_Problem_
Whenever a line in this data holds the word "FilePolarity", report that line in full.

_Data supplied_
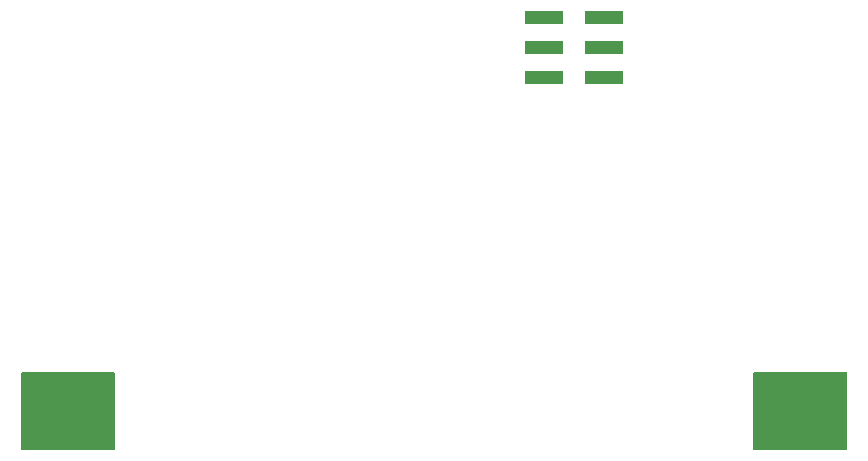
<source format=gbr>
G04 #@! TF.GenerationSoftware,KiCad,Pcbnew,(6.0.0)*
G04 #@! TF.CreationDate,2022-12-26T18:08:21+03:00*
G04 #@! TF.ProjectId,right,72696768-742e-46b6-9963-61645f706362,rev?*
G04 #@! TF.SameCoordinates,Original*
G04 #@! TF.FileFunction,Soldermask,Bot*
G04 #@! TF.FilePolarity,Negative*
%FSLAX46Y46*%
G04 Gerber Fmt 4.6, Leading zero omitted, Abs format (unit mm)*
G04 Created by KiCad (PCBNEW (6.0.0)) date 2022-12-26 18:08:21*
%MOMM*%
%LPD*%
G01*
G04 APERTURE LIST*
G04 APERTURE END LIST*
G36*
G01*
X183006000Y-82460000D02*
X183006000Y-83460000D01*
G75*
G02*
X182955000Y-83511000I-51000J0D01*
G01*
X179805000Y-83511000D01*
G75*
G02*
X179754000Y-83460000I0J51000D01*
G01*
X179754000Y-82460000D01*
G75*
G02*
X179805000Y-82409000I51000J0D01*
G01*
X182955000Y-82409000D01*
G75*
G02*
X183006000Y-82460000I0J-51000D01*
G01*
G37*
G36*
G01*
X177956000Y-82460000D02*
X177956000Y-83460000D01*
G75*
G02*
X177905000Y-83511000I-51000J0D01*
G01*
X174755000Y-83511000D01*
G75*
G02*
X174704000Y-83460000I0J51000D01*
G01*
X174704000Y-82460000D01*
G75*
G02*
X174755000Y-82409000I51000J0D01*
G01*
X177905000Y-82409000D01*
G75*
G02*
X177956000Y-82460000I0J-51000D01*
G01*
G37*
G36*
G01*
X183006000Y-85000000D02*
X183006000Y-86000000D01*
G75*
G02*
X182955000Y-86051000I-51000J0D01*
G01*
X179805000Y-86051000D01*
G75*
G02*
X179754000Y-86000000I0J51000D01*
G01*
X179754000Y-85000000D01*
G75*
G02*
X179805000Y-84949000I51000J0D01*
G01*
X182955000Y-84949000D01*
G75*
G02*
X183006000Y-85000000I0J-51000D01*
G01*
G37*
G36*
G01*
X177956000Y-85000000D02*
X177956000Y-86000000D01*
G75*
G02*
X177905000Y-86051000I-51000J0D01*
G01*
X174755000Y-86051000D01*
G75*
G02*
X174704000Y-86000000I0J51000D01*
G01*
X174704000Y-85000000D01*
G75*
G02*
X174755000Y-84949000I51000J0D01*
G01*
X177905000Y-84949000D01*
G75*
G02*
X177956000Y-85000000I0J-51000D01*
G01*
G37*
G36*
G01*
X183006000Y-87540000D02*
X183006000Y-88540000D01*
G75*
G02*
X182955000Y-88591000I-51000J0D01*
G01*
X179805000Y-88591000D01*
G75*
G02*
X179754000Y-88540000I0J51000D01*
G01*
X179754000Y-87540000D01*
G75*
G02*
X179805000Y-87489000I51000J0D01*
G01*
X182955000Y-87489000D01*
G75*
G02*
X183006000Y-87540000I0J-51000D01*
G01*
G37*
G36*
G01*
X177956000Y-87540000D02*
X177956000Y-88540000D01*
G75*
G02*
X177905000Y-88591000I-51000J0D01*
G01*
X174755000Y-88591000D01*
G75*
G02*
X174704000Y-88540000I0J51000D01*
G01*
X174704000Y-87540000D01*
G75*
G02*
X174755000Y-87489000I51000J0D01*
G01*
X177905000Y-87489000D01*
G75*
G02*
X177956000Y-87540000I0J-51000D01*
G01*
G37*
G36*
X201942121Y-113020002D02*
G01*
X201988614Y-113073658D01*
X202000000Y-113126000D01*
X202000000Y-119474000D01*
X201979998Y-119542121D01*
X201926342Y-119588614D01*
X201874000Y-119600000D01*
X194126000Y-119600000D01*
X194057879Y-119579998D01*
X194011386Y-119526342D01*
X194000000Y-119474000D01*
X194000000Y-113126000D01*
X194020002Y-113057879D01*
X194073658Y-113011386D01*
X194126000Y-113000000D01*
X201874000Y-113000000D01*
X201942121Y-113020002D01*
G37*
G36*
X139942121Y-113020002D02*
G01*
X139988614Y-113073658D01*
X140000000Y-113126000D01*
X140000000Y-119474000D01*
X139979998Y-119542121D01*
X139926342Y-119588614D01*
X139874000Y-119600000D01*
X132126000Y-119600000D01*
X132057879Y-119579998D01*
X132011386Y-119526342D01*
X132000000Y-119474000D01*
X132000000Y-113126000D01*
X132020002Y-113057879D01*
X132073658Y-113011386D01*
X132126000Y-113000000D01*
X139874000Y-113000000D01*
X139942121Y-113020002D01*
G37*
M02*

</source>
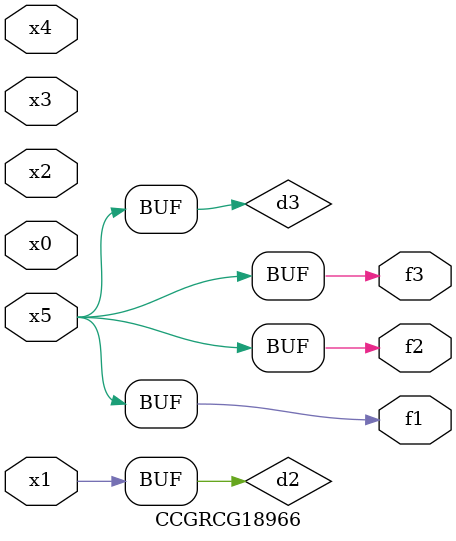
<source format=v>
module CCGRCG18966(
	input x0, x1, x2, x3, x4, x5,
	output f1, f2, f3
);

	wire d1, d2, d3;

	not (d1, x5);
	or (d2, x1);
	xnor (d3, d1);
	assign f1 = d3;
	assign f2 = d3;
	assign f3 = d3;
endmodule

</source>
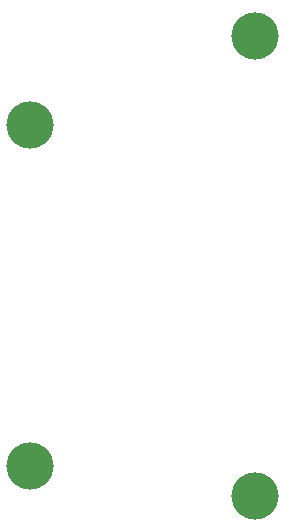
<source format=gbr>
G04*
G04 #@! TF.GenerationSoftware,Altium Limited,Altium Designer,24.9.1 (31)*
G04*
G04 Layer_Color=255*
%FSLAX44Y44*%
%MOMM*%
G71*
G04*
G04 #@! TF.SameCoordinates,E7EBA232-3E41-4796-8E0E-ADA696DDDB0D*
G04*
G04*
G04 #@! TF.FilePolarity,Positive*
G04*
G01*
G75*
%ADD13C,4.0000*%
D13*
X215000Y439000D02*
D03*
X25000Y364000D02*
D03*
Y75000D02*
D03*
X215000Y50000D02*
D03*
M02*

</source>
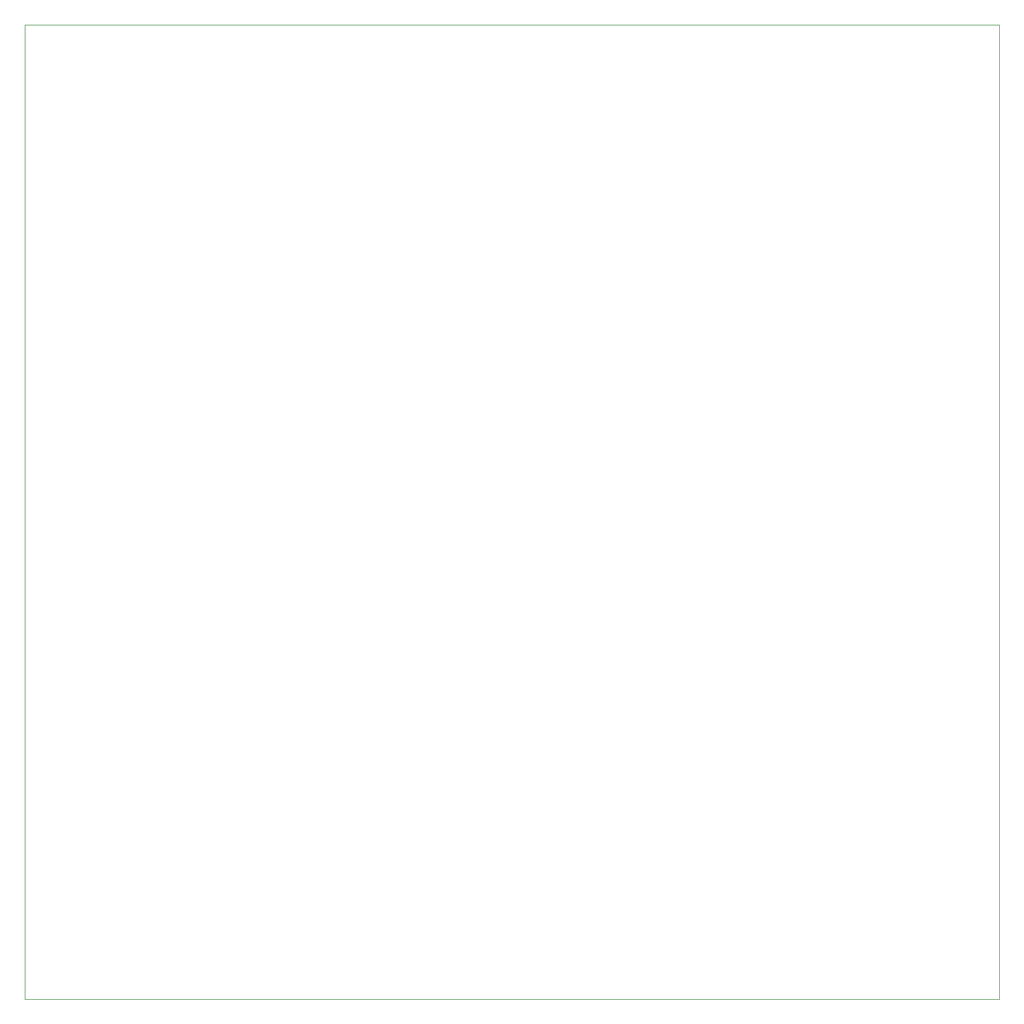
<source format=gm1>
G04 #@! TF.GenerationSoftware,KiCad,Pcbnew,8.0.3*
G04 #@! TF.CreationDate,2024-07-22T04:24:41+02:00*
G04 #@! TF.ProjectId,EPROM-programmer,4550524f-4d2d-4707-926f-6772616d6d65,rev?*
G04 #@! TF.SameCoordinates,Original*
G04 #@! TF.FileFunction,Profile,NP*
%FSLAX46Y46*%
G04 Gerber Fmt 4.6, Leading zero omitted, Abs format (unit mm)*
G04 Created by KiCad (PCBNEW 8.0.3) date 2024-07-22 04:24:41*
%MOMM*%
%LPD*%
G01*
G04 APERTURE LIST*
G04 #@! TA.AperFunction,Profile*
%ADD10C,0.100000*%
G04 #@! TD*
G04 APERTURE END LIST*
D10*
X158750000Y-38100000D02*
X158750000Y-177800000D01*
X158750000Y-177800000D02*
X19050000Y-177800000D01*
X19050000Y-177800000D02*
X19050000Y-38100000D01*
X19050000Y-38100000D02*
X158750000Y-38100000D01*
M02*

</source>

_Output of the task_
G04 #@! TF.FilePolarity,Negative*
G04 #@! TF.FilePolarity,Positive*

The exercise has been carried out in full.